Need to Know Essentials
The following documents need to be provided when collecting a rental vehicle:
- A British driving license
- A photo ID other than the driving license
- The valid credit card used for making the reservation
- Confirmation of reservation
Traffic is never usually a problem in Chorley, perhaps due to the small size of the destination. While there are some council-owned parking spaces dotted around the town, it is also possible to leave vehicles on the premises of supermarkets, pubs, restaurants and shopping precincts, either free of charge or for a small fee. The town is well-linked to others in the area, as well as to the likes of Manchester.
Chorley and its surrounding areas, such as the rural villages that neighbour it, are best navigated by the use of a self-drive vehicle. Those that choose not to arrange their own transport really only have buses and taxis to get them around.
While trains aren't available or required to get around town, Chorley has its own rail station with direct links to other important destinations in the north. This means that Manchester, Preston and Blackpool can all be reached easily from Chorley, while Glasgow and Edinburgh are two other options north of the border in Scotland. Services to these destinations are mainly supplied by First TransPennine Express.
There are two main taxi companies currently operating in Chorley, namely, Coopers Taxis and Yellow Cabs (North West) Limited. These vehicles have meters but may require fares to be agreed upon before travelling to Manchester and other cities farther afield. The local council also supplies metered vehicles for travel around town.
Chorley's bus station, which received a £3 million revamp recently, is mainly served by Stagecoach and Arriva, which transport residents and visitors around the town and to other destinations in the northwest, such as Manchester, Preston and Wigan.
One of the main attractions in Chorley is the Lever Park, which was handed to residents by Lord Leverhulme. Undoubtedly, this is where the best views of the area can be enjoyed. In the centre is Astley Hall, which is noted for possessing a pair of boots that belonged to the revolutionary Oliver Cromwell. Shoppers won't fail to find bargains or unique items at the Flat Iron markets, but plenty of other great shopping and sightseeing trips can also be enjoyed outside of town.

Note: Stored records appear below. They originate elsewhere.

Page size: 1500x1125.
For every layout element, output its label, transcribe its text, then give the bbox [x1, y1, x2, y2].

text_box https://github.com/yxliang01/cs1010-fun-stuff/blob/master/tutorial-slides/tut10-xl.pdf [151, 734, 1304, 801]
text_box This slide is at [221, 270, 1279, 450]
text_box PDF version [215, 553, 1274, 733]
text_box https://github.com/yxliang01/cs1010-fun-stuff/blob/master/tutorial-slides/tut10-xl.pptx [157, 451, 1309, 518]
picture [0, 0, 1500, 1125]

Manchester - Reached by driving south along the M61 from Chorley, is well worth the journey for those with car rental. The north's biggest city is famed for its football teams, its role in the Industrial Revolution and being the birthplace of famous artists such as LS Lowry and musicians including The Stone Roses and The Smiths. The shopping and nightlife are also second-to-none.
The Moors and the West Pennines - These provide some of the best views of the northwest and are among the most favoured locations for outdoor activities. Just as popular are the small villages that surround the hills or are situated between them, with local pubs often serving outstanding traditional English fare.
Blackpool - This was once the top seaside destination in the whole of the UK and where many comedy legends, including Morecambe and Wise, first got their big breaks. This gritty but fun town is till as popular as ever with domestic holidaymakers who flock to the destination for its iconic tower and seafront.